*Problem*:
Retype exactly the span of lines below from the one with "PEMERINTAH PROVINSI SULAWESI TENGGARA" through the one with "Afiat Kamaruddin |". Do not include pictures.

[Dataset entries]
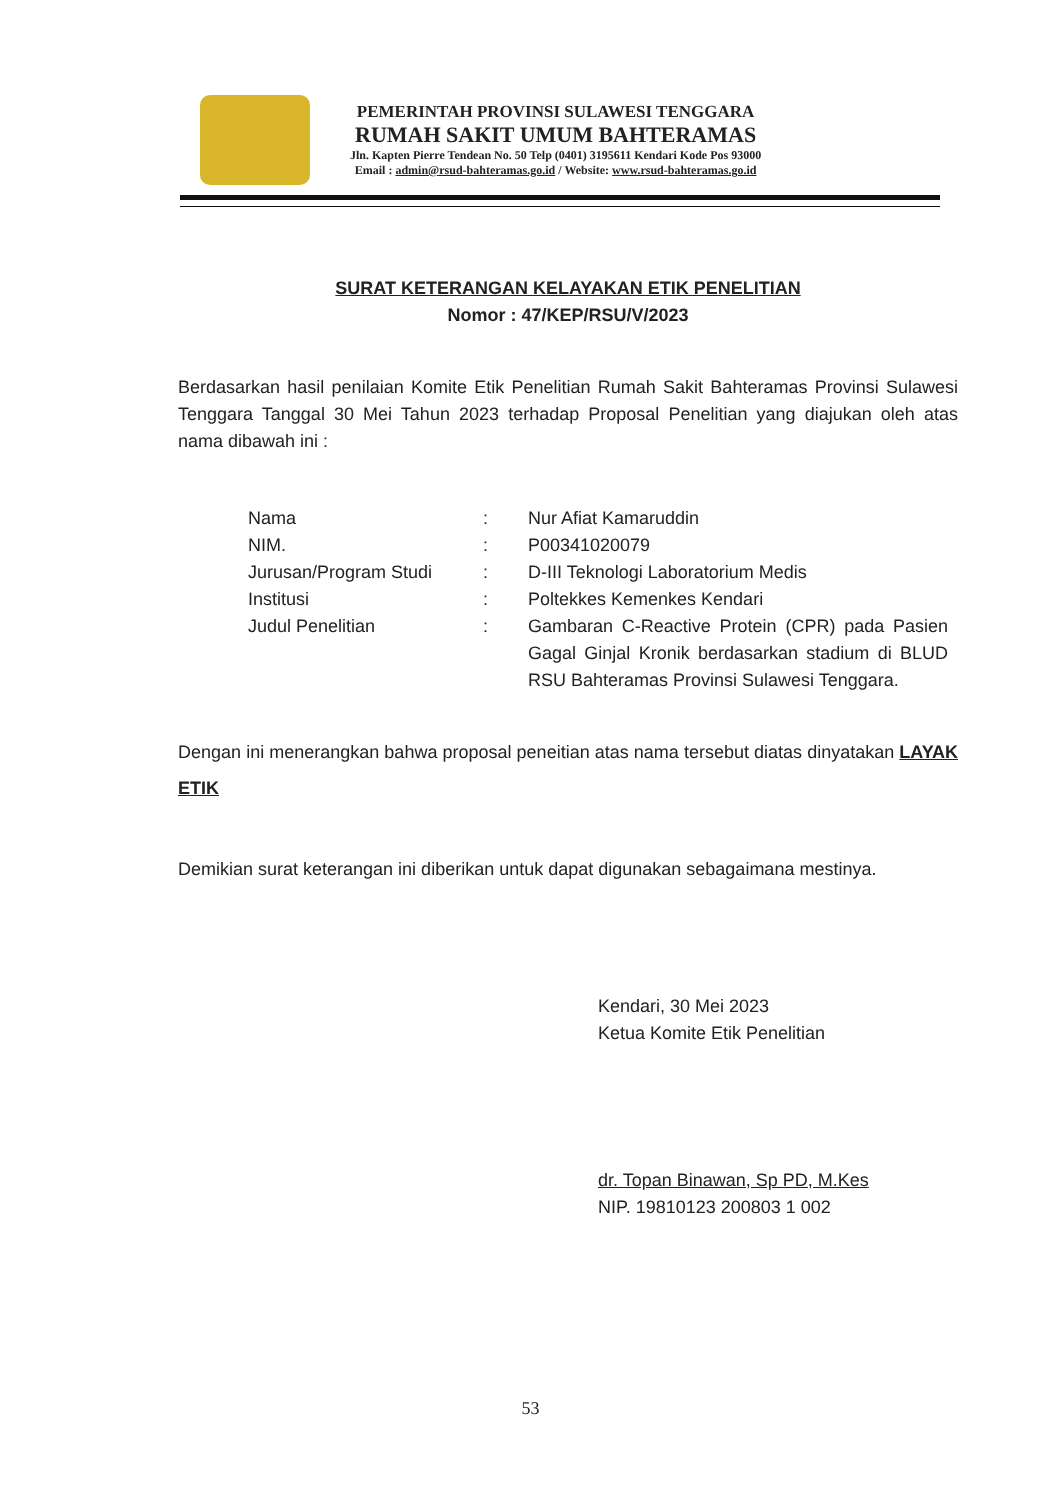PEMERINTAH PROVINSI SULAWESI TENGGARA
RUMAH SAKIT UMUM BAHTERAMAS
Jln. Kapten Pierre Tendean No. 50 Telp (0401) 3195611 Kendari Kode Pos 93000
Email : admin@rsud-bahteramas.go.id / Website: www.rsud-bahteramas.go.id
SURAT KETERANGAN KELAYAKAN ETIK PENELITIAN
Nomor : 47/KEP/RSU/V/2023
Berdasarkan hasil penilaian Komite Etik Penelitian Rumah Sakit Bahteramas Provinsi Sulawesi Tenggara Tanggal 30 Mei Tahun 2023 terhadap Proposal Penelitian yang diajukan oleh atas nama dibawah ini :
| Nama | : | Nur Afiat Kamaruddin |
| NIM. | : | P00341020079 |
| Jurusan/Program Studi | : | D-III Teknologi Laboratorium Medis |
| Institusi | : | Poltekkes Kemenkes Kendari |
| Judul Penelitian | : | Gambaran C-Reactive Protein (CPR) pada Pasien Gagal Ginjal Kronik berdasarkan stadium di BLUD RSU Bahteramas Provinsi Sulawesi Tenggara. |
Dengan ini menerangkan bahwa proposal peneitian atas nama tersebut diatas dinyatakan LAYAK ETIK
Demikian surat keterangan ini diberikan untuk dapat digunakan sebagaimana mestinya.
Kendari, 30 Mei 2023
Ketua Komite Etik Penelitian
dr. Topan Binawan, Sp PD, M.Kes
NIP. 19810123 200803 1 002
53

--

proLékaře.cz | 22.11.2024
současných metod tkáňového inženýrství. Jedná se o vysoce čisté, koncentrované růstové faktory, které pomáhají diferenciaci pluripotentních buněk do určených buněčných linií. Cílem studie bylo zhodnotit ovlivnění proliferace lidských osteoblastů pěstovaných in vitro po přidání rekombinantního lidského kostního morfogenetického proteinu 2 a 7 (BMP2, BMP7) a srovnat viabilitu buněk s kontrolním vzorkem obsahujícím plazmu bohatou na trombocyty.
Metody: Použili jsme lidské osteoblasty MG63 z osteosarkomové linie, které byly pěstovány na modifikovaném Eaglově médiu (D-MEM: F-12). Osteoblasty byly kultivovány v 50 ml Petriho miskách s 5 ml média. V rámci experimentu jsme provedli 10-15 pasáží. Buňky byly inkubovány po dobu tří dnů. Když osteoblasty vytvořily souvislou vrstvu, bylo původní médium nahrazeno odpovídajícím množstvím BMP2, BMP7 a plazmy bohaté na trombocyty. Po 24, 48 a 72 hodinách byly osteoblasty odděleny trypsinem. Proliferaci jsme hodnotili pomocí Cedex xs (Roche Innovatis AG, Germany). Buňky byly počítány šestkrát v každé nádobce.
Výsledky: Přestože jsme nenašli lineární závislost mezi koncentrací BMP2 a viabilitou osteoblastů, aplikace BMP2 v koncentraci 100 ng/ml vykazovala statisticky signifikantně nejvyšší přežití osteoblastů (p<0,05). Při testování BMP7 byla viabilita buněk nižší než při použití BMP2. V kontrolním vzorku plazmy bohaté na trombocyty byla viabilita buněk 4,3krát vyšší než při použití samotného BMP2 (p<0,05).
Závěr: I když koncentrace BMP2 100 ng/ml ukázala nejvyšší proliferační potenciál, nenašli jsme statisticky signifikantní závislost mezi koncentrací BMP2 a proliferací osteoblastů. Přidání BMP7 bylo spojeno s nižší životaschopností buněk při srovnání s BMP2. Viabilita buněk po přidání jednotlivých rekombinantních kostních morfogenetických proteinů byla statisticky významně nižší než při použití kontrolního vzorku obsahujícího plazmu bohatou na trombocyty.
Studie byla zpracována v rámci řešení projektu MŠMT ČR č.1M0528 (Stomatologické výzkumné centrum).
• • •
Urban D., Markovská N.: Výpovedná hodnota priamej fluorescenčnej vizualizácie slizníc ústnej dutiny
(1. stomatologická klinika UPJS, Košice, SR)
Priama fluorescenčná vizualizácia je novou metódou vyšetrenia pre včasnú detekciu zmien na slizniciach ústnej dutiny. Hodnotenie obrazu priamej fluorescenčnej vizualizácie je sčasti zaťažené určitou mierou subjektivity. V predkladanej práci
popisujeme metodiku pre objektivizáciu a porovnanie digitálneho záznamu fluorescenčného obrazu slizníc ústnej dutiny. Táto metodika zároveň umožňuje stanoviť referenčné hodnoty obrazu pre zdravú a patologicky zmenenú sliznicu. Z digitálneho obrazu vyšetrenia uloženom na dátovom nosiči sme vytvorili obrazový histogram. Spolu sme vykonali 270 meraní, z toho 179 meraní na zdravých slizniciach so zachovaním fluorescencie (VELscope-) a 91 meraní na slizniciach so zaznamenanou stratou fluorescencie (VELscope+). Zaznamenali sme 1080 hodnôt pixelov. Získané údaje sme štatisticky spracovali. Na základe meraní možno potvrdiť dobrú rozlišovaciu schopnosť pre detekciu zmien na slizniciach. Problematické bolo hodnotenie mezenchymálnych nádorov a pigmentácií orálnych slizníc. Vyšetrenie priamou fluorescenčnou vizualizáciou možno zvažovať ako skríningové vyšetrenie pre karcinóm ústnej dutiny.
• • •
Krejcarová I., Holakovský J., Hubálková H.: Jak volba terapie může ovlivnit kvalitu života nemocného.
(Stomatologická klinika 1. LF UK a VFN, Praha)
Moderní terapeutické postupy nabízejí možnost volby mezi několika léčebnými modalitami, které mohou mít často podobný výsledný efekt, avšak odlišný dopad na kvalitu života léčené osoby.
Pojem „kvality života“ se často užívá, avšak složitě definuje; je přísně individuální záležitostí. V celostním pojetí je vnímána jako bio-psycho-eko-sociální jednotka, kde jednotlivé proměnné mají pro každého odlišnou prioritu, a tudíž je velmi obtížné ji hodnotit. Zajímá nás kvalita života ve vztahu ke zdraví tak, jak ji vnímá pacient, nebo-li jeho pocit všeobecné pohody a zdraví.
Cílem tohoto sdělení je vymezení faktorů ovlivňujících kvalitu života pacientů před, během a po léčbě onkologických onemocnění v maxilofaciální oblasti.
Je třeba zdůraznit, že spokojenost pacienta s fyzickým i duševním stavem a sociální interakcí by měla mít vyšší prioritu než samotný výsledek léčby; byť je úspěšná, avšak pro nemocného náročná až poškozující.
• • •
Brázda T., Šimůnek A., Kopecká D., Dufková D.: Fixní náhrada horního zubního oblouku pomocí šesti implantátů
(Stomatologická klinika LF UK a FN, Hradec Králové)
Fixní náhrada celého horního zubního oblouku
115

*Task result*:
PEMERINTAH PROVINSI SULAWESI TENGGARA
RUMAH SAKIT UMUM BAHTERAMAS
Jln. Kapten Pierre Tendean No. 50 Telp (0401) 3195611 Kendari Kode Pos 93000
Email : admin@rsud-bahteramas.go.id / Website: www.rsud-bahteramas.go.id
SURAT KETERANGAN KELAYAKAN ETIK PENELITIAN
Nomor : 47/KEP/RSU/V/2023
Berdasarkan hasil penilaian Komite Etik Penelitian Rumah Sakit Bahteramas Provinsi Sulawesi Tenggara Tanggal 30 Mei Tahun 2023 terhadap Proposal Penelitian yang diajukan oleh atas nama dibawah ini :
| Nama | : | Nur Afiat Kamaruddin |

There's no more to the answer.